Telehealth flexibilities extended in federal spending bill

| | March 21, 2022

Telehealth flexibilities extended in federal spending bill

On March 15, President Biden signed a $1.5 trillion bipartisan omnibus appropriations bill that funds the federal government for the remainder of the fiscal year 2022 (through September 30). Appropriations bills often contain policies unrelated to federal spending. Congress uses these “must-pass” spending bills as legislative vehicles to pass other important policies.

In addition to funding the federal government for the fiscal year, this bill proactively extends key Medicare telehealth coverage flexibilities after the COVID-19 Public Health Emergency (PHE) ends. Expanded telehealth coverage is incredibly popular among both beneficiaries and providers. However, CMS has almost no statutory authority to make any of these policies permanent after the PHE ends (as Congress must pass legislation to extend these policies). While there is broad bipartisan support in Congress to make some of these temporary policies permanent, Congress is still considering many different proposals to achieve this goal.

To allow more time to determine a path forward on a legislative solution, Congress included a section in the omnibus appropriations bill to extend some of these temporary policies for 151 days after the PHE ends.

The 151-day extension applies to:

  • Waiving the policy that limits Medicare telehealth services to rural areas.
  • Waiving the requirement that the patient must be in an “originating site” for the telehealth visit.
  • The expanded list of practitioners who can bill Medicare for telehealth services.
  • Expanded coverage for audio-only telehealth.

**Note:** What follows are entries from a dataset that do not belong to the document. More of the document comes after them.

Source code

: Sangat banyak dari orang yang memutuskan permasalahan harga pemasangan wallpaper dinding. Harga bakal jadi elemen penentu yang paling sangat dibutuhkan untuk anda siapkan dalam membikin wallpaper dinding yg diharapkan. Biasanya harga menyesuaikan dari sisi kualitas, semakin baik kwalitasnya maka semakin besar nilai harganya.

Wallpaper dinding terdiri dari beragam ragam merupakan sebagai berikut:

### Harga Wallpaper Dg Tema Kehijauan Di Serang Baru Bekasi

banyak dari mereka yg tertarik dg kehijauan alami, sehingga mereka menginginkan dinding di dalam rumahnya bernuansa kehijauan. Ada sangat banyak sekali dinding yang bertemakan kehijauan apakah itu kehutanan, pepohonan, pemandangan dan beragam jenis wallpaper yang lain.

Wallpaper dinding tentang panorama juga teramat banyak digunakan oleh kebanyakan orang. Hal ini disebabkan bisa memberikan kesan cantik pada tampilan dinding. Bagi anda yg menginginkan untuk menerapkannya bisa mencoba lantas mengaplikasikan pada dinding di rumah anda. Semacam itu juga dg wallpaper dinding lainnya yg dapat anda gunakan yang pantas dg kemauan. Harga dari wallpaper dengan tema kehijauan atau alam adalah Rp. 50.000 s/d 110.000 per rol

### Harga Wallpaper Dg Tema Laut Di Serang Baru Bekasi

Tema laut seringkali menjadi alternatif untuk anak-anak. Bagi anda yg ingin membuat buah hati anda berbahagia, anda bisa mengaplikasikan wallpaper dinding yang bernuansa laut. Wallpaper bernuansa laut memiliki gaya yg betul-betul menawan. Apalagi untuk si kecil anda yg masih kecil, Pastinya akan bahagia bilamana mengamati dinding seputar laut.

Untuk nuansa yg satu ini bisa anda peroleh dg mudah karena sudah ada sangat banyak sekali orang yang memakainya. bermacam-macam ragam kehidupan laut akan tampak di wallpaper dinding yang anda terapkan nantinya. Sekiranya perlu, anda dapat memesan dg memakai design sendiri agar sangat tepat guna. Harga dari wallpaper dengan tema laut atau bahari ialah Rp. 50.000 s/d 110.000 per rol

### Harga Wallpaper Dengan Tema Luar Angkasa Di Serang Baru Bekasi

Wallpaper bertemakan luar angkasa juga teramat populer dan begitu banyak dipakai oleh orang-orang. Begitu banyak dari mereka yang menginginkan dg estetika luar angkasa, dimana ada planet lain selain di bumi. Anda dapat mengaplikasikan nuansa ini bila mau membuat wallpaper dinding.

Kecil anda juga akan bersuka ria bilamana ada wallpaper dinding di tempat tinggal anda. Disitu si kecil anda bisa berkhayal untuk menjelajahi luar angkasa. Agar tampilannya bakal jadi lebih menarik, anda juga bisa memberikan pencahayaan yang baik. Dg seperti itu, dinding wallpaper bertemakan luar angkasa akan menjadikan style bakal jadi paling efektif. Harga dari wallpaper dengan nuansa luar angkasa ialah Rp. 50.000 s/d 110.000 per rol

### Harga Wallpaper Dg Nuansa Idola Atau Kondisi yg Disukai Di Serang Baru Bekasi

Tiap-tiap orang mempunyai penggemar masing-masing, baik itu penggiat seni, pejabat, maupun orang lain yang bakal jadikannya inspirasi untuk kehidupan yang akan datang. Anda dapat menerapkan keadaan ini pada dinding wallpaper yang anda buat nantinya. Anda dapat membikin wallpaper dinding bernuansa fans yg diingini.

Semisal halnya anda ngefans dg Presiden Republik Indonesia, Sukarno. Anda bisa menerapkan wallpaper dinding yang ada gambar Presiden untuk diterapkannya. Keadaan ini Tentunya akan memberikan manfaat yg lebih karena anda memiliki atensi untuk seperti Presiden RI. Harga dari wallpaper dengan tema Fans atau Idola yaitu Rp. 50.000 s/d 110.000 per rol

The Department of Health and Human Services (HHS) must extend the PHE in 90-day increments. HHS said it would provide the public with at least 60-days notice before the PHE ends. Congress could act to pass legislation that makes some or all of the temporary policies permanent before the PHE expires or within the 151-day extension that was included in the omnibus bill.

The omnibus bill also provides funding increases for many important federal agencies and programs.

HHS received an $11.3 billion increase over FY 2021. The bill also increased funding for biomedical research and increased funding for existing agencies, including $6.3 billion for the National Institute of Allergy and Infectious Diseases (NIAID). The FDA received a $102 million increase, bringing its total funding to $3.3 billion (and $6.2 billion when user fees are factored in).